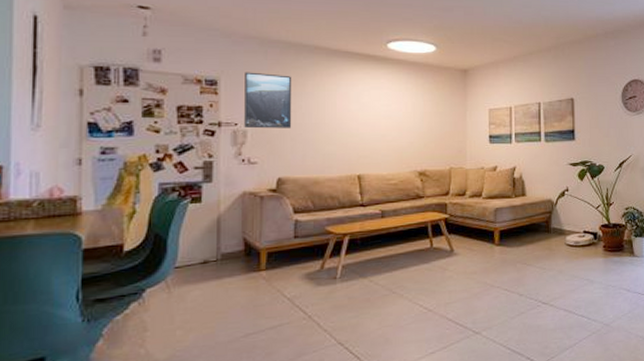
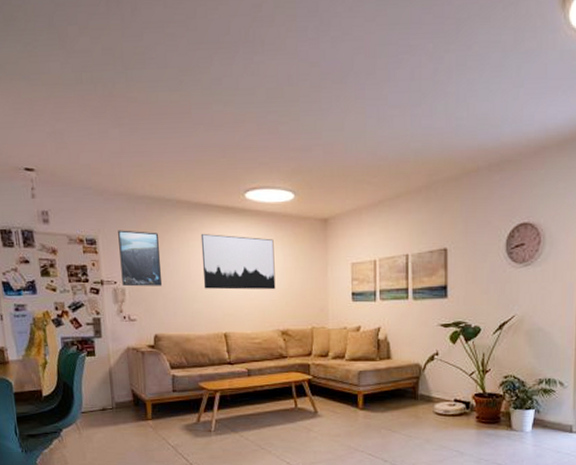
wall art: none [338,79,415,133] -> present [200,234,276,290]

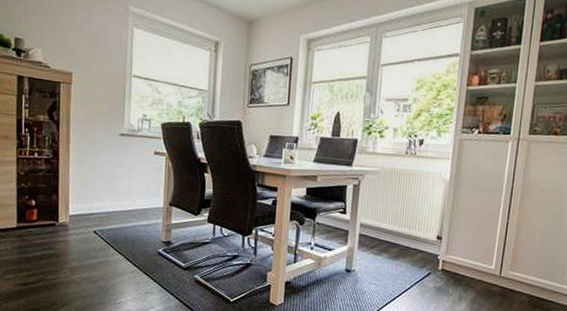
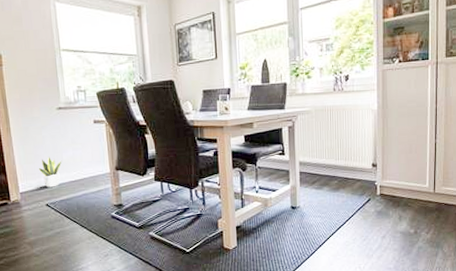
potted plant: none [92,182,117,215] -> present [39,156,62,188]

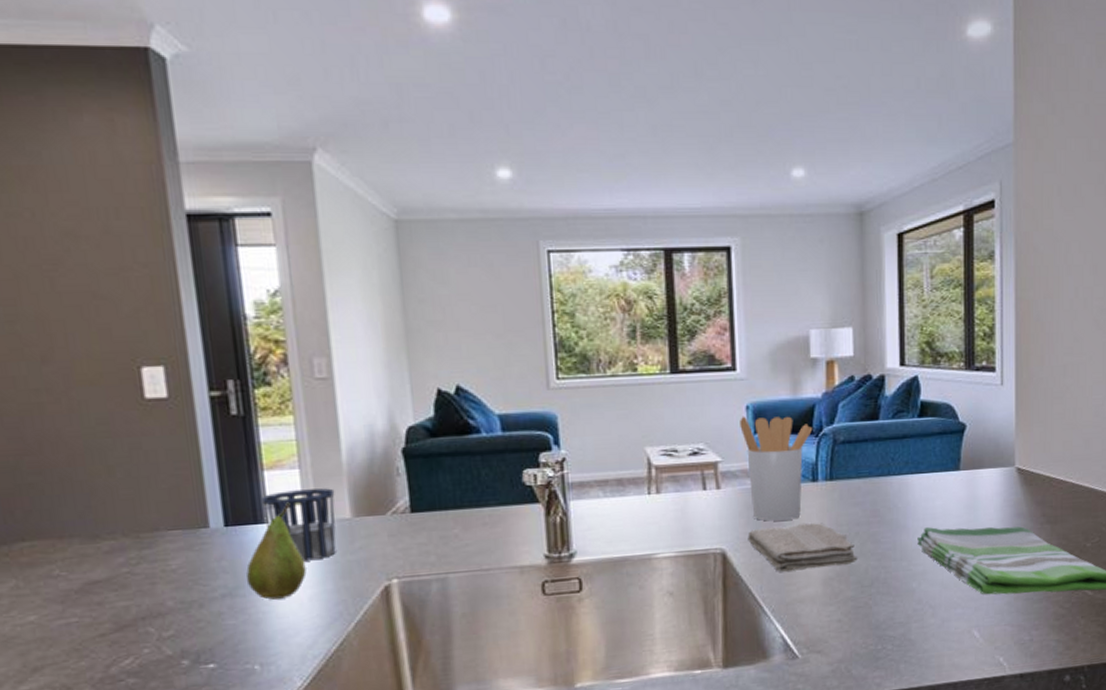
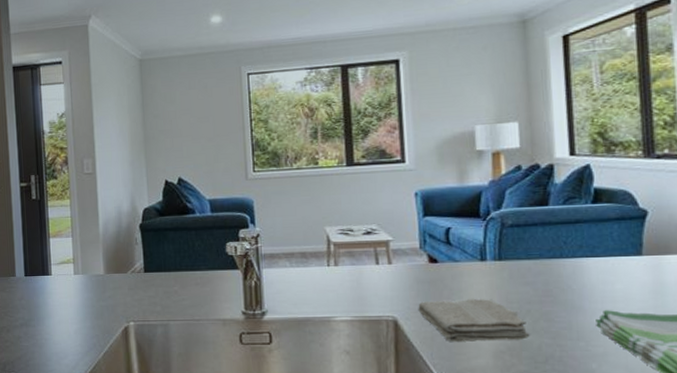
fruit: present [246,503,307,600] -> none [36,262,74,330]
cup: present [261,488,338,562] -> none [47,252,94,304]
utensil holder: present [740,416,813,521] -> none [409,201,480,295]

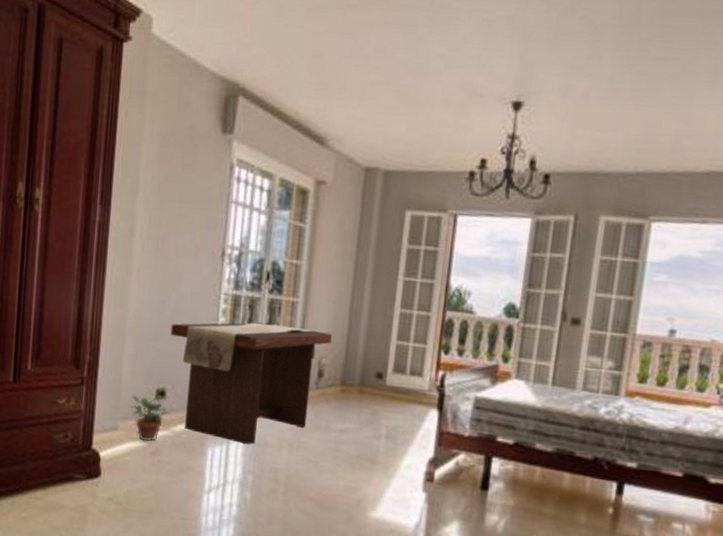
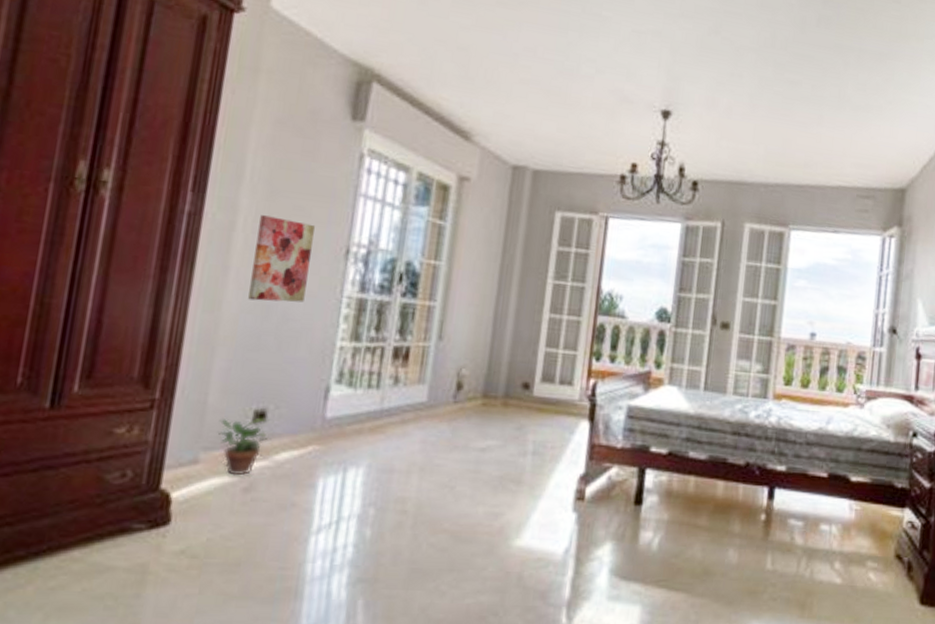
wall art: none [147,223,196,299] -> present [248,215,315,303]
bench: present [170,322,332,445] -> none [276,329,474,471]

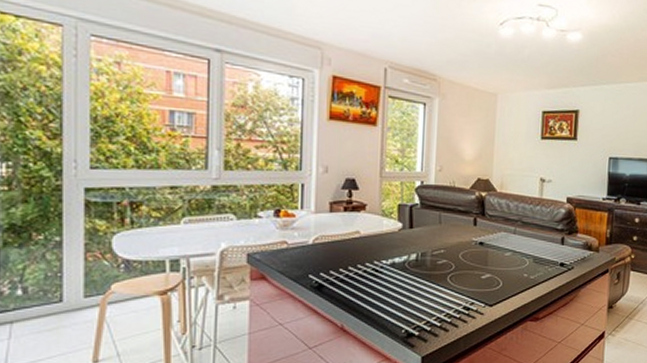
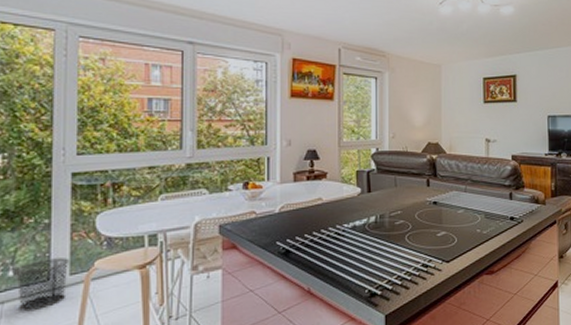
waste bin: none [25,279,85,332] -> present [15,258,70,311]

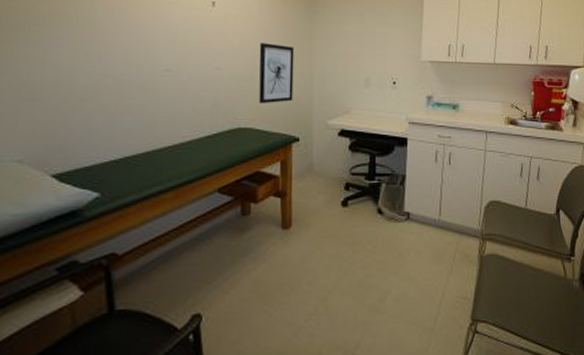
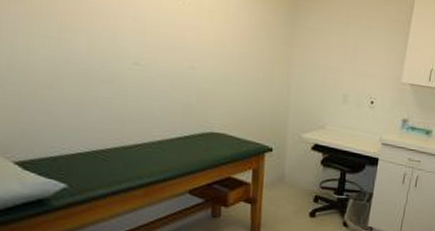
wall art: present [258,43,294,104] -> none [233,45,273,111]

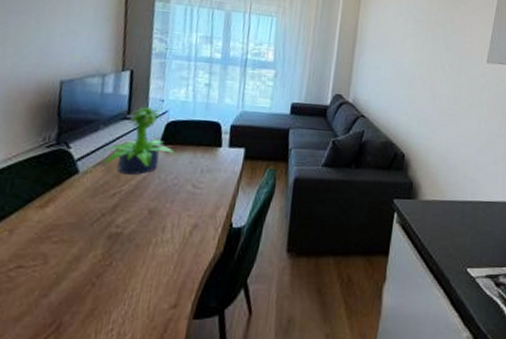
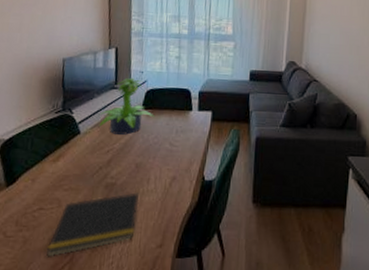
notepad: none [23,243,151,327] -> present [46,192,139,258]

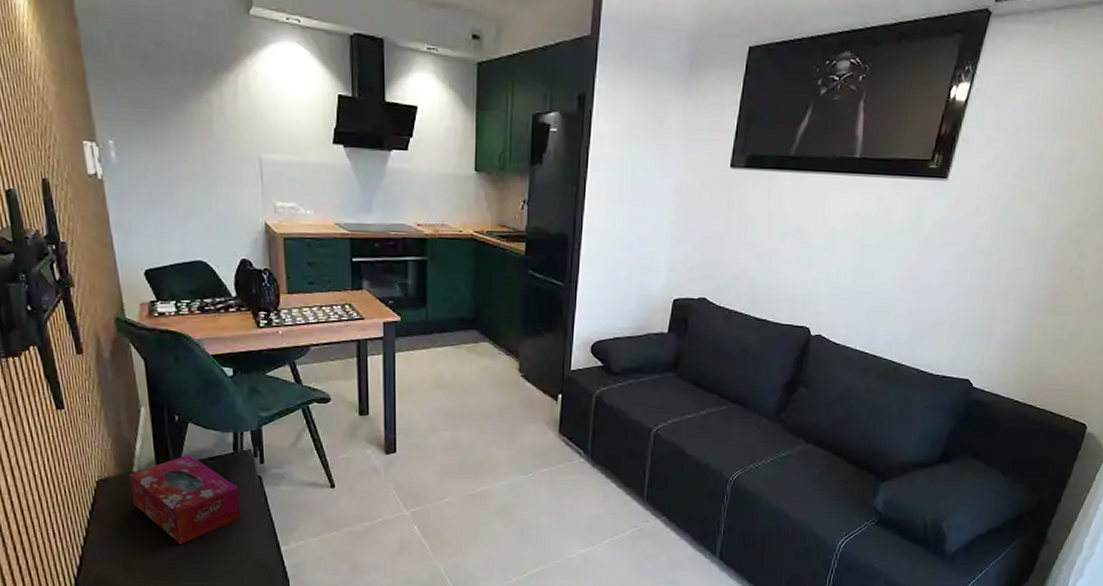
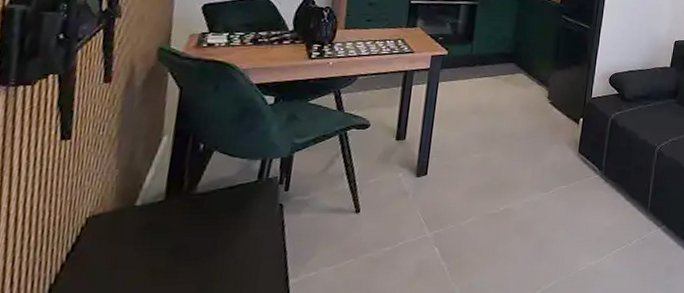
tissue box: present [129,454,241,544] -> none [126,184,255,285]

> _AIM OF THE EXERCISE_:
All lines from the one containing "wall art: present" through the final line of the records are to be retyped exactly; no other lines and no pictures are to be included.

> _FINISHED EXERCISE_:
wall art: present [258,43,294,104] -> none [233,45,273,111]

notepad: none [23,243,151,327] -> present [46,192,139,258]

tissue box: present [129,454,241,544] -> none [126,184,255,285]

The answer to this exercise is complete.